# Goal
Repeat the data unchanged, starting at the line that contains "scientific name: Diphasium scariosum" and ending after the line that contains "common name: Southern california black walnut".

——

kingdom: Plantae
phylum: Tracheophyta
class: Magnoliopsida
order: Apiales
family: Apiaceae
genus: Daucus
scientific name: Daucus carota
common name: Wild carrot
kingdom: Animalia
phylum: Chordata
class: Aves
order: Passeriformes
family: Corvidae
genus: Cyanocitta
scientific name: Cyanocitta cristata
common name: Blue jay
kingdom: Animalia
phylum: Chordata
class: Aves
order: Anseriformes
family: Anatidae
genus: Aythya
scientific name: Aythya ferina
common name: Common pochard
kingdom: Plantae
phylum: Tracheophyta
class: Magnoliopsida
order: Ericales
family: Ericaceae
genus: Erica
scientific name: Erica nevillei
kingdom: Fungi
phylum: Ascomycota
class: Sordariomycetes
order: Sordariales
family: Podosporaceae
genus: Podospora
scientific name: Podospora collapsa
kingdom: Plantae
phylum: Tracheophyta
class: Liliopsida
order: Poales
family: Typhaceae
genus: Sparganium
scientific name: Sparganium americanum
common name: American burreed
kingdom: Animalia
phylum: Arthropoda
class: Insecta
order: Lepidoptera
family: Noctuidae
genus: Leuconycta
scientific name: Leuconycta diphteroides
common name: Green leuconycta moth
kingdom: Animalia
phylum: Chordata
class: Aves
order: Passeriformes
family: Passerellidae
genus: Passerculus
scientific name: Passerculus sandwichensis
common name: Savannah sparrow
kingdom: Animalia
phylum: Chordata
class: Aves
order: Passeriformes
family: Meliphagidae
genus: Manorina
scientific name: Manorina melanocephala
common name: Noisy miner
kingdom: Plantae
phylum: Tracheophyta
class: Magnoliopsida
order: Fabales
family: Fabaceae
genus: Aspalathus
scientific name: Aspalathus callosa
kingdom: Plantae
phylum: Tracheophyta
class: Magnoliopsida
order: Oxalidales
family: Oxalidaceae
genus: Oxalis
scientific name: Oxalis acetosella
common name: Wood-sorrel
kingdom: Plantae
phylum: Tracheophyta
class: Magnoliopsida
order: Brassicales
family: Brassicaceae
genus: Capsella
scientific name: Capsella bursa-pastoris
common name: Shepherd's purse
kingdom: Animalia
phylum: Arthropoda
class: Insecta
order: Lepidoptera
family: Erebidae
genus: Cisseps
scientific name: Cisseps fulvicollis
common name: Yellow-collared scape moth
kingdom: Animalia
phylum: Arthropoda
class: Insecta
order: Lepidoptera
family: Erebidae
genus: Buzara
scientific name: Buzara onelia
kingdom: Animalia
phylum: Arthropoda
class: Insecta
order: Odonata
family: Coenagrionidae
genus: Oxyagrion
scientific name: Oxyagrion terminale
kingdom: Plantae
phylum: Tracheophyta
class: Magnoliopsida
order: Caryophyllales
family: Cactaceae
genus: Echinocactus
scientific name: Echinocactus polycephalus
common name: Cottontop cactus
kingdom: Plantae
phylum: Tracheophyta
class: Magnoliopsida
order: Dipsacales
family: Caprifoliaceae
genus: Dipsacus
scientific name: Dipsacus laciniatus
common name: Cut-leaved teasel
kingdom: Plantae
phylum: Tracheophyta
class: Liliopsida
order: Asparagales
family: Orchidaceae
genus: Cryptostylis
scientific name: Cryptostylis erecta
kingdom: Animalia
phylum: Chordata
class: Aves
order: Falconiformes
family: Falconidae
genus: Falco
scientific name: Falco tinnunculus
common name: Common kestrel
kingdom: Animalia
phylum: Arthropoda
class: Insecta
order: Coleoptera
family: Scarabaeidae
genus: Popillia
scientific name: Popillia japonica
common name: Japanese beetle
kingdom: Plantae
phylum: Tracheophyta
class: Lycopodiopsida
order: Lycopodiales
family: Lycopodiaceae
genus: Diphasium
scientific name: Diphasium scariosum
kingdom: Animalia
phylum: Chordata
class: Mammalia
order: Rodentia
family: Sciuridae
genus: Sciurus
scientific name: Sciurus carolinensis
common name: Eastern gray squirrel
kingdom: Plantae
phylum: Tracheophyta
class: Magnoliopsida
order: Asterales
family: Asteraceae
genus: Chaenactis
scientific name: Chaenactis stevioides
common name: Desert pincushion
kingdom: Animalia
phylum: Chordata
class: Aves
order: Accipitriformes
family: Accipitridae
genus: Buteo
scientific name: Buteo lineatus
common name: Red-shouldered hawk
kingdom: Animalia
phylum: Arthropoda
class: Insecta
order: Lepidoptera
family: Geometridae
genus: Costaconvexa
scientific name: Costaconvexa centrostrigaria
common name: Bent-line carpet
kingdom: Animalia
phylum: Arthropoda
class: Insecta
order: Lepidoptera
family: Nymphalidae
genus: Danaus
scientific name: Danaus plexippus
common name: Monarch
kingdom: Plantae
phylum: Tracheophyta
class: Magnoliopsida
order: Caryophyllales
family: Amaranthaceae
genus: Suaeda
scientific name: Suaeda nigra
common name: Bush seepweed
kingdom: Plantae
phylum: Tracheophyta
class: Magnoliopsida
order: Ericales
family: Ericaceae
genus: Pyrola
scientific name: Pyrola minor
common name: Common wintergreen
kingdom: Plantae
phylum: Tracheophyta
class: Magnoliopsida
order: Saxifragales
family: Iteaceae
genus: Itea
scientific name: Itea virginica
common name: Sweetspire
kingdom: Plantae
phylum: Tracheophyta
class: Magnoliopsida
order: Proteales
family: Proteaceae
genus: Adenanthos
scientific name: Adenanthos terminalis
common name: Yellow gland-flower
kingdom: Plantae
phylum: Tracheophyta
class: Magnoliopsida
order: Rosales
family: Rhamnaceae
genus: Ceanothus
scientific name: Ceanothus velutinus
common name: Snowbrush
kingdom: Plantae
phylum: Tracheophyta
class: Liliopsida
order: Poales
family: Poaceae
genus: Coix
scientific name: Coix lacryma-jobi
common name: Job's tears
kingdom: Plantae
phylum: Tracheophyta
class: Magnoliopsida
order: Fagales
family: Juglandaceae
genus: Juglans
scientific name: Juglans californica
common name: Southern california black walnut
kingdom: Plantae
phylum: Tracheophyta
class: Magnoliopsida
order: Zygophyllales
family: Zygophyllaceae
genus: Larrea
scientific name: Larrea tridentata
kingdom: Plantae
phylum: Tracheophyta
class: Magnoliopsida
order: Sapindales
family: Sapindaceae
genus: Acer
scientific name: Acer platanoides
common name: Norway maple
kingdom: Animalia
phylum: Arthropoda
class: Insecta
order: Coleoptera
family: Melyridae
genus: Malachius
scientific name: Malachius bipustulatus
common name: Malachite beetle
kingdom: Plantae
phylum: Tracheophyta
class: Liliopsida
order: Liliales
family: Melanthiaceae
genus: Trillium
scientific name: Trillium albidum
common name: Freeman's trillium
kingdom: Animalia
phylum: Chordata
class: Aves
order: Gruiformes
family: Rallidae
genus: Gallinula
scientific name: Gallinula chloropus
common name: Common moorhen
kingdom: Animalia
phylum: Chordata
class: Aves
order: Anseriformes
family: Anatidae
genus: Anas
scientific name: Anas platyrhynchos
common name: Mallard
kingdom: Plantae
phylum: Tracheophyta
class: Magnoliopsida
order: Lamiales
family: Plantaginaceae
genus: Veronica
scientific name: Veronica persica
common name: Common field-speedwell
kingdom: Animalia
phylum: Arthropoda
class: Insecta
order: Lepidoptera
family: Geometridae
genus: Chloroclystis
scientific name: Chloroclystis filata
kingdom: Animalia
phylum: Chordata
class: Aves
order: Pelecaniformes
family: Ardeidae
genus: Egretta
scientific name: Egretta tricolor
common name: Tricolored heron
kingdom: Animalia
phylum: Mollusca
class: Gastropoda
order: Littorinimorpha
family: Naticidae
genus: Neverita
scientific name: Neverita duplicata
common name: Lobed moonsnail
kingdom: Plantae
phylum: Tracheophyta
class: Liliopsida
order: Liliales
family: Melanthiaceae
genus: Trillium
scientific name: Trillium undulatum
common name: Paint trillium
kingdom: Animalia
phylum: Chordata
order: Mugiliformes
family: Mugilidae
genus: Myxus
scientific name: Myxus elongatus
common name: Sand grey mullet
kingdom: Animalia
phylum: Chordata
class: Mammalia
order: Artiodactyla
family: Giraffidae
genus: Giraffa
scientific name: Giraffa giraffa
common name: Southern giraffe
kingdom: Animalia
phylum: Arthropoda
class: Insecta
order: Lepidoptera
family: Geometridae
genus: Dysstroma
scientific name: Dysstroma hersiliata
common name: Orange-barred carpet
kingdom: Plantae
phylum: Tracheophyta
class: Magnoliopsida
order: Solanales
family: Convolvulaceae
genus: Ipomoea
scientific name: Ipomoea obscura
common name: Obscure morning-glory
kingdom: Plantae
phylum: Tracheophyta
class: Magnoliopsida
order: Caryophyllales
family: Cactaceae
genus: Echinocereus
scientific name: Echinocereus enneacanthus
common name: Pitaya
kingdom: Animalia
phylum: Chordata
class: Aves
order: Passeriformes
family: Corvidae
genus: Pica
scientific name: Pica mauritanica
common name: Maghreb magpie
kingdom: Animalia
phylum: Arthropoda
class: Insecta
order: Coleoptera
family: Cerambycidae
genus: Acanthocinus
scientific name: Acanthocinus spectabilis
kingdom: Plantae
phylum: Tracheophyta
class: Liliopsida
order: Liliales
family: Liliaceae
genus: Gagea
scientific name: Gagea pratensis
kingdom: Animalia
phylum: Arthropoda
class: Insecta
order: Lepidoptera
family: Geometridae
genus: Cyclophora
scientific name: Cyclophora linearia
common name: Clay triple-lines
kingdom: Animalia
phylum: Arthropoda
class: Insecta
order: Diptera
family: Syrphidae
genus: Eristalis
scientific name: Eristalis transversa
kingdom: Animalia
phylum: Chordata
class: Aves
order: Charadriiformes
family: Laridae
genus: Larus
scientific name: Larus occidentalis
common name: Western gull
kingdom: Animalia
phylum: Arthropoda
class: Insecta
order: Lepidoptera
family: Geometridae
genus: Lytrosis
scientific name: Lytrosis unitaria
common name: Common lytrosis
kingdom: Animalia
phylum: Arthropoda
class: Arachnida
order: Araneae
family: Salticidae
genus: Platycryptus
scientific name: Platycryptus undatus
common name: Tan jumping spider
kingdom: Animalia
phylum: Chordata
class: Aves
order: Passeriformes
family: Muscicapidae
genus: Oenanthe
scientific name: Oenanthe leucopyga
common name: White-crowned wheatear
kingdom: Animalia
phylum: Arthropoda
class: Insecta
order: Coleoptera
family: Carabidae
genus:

——

# Complete response
scientific name: Diphasium scariosum
kingdom: Animalia
phylum: Chordata
class: Mammalia
order: Rodentia
family: Sciuridae
genus: Sciurus
scientific name: Sciurus carolinensis
common name: Eastern gray squirrel
kingdom: Plantae
phylum: Tracheophyta
class: Magnoliopsida
order: Asterales
family: Asteraceae
genus: Chaenactis
scientific name: Chaenactis stevioides
common name: Desert pincushion
kingdom: Animalia
phylum: Chordata
class: Aves
order: Accipitriformes
family: Accipitridae
genus: Buteo
scientific name: Buteo lineatus
common name: Red-shouldered hawk
kingdom: Animalia
phylum: Arthropoda
class: Insecta
order: Lepidoptera
family: Geometridae
genus: Costaconvexa
scientific name: Costaconvexa centrostrigaria
common name: Bent-line carpet
kingdom: Animalia
phylum: Arthropoda
class: Insecta
order: Lepidoptera
family: Nymphalidae
genus: Danaus
scientific name: Danaus plexippus
common name: Monarch
kingdom: Plantae
phylum: Tracheophyta
class: Magnoliopsida
order: Caryophyllales
family: Amaranthaceae
genus: Suaeda
scientific name: Suaeda nigra
common name: Bush seepweed
kingdom: Plantae
phylum: Tracheophyta
class: Magnoliopsida
order: Ericales
family: Ericaceae
genus: Pyrola
scientific name: Pyrola minor
common name: Common wintergreen
kingdom: Plantae
phylum: Tracheophyta
class: Magnoliopsida
order: Saxifragales
family: Iteaceae
genus: Itea
scientific name: Itea virginica
common name: Sweetspire
kingdom: Plantae
phylum: Tracheophyta
class: Magnoliopsida
order: Proteales
family: Proteaceae
genus: Adenanthos
scientific name: Adenanthos terminalis
common name: Yellow gland-flower
kingdom: Plantae
phylum: Tracheophyta
class: Magnoliopsida
order: Rosales
family: Rhamnaceae
genus: Ceanothus
scientific name: Ceanothus velutinus
common name: Snowbrush
kingdom: Plantae
phylum: Tracheophyta
class: Liliopsida
order: Poales
family: Poaceae
genus: Coix
scientific name: Coix lacryma-jobi
common name: Job's tears
kingdom: Plantae
phylum: Tracheophyta
class: Magnoliopsida
order: Fagales
family: Juglandaceae
genus: Juglans
scientific name: Juglans californica
common name: Southern california black walnut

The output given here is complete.